To make matters worse, the zombies are getting smarter as exemplified by Big Daddy (Eugene Clark) who not only learns how to use a gun but is also able to organize legions of the undead. It’s nice to see a return to the slow moving zombies that we all know and love, but with a definite upgrade in the intelligence department while the humans continue to regress, embroiled in more bickering and in-fighting. After all, the zombies are the ultimate have-nots in this world. They are clearly tired of being shot at and exploited by the living. It’s almost as if Big Daddy is some kind of zombie Che Guevara leading an undead revolution that wants to take down corrupt, rich capitalists. In fact, Land of the Dead can be read as Romero’s critique of the George Bush administration with Kaufman as a Donald Rumsfeld stand-in.

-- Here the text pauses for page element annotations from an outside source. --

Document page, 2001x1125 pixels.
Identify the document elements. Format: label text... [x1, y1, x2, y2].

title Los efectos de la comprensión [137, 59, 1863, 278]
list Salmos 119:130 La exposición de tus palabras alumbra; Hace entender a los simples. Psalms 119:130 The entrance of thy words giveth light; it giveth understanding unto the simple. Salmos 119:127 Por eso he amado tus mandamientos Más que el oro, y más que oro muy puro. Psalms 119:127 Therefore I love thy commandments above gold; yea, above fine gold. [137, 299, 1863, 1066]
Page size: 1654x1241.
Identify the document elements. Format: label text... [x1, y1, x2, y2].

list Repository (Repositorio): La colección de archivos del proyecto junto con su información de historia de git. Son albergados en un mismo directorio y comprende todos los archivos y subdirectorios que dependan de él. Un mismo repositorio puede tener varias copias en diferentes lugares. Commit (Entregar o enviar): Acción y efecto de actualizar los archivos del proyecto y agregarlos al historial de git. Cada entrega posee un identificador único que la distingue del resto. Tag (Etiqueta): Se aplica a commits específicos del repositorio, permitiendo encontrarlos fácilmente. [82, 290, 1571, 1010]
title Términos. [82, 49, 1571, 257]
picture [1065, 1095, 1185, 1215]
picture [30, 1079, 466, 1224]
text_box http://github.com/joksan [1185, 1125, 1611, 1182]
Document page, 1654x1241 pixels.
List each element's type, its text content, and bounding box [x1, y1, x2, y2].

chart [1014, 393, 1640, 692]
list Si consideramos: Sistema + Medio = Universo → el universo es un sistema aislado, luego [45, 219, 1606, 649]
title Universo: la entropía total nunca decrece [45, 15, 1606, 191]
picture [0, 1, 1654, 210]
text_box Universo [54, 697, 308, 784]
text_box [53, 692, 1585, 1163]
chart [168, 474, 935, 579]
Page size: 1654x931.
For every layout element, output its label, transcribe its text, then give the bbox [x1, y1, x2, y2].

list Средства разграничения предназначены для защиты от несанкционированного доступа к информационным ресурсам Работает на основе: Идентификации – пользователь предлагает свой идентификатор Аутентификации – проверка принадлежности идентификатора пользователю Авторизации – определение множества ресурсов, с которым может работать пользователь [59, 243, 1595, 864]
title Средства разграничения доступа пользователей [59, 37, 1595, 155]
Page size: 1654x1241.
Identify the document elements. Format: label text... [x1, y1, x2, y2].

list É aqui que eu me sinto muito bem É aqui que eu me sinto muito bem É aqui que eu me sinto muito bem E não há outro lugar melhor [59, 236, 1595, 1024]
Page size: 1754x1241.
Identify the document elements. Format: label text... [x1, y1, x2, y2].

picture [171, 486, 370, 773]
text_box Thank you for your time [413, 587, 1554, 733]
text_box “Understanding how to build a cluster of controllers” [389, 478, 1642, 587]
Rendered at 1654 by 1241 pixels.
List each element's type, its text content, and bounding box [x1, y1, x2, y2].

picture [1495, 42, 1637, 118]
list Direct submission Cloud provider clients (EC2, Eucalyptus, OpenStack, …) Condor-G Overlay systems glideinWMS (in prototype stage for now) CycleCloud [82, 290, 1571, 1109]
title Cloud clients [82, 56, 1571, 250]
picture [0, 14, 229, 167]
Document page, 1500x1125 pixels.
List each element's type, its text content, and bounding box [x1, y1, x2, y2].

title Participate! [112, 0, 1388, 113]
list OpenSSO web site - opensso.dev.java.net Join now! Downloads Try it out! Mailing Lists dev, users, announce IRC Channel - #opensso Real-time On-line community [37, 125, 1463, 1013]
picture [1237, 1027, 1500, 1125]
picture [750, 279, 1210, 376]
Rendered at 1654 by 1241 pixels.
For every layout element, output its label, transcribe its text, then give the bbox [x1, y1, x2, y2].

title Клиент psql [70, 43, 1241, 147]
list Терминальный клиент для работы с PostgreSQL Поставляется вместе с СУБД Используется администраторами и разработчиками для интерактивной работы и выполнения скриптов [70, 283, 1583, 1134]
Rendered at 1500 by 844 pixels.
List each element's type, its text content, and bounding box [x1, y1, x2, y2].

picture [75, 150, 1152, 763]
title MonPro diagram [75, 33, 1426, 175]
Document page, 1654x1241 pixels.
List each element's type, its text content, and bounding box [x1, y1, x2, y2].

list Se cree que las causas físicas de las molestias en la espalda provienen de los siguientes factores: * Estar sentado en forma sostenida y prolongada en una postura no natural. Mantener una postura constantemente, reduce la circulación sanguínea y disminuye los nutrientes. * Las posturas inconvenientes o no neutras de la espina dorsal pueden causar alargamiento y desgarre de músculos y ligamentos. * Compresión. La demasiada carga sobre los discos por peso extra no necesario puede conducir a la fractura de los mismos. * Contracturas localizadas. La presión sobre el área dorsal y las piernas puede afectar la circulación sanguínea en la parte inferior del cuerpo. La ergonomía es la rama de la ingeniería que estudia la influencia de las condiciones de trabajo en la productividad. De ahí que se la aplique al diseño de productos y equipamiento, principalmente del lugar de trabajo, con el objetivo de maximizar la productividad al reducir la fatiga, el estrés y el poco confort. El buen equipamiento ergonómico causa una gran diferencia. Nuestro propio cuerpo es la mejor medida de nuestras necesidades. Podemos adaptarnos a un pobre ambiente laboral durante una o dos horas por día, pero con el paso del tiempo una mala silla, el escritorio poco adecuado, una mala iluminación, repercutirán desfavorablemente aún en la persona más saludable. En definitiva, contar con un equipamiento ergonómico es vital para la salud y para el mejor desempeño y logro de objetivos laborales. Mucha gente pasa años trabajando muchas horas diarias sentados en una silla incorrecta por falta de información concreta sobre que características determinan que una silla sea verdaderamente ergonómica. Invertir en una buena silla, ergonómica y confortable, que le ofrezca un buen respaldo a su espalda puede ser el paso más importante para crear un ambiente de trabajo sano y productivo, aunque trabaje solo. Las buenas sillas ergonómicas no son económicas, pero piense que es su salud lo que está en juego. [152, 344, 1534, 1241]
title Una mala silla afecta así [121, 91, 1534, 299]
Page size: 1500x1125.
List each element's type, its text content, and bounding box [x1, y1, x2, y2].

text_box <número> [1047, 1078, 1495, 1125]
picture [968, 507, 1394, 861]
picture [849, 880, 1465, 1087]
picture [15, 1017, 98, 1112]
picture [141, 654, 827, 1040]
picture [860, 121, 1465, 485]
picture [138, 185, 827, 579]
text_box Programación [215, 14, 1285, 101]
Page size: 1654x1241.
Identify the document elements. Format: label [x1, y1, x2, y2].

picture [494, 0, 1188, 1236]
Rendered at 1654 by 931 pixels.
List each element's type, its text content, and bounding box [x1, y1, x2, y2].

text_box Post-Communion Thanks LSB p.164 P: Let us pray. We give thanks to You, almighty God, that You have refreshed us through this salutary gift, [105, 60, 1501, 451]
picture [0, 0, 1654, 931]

Romero has crafted a very smart horror film, which is something of a rarity these days what with all of these lames remakes littering the landscape. Land of the Dead has all of the requisite gore (and the unrated version has even more) while actually trying to say something. There are plenty of powerful images, like the undead rising out of the water at night (a nice nod to Carnival of Souls, one of the films that inspired Night of the Living Dead) or zombies crashing through the posh apartment complex and feasting on the wealthy. Like with his other zombie films, Land of the Dead is a commentary on the times in which it was made. And for that alone, his movie is a refreshing breath of fresh air.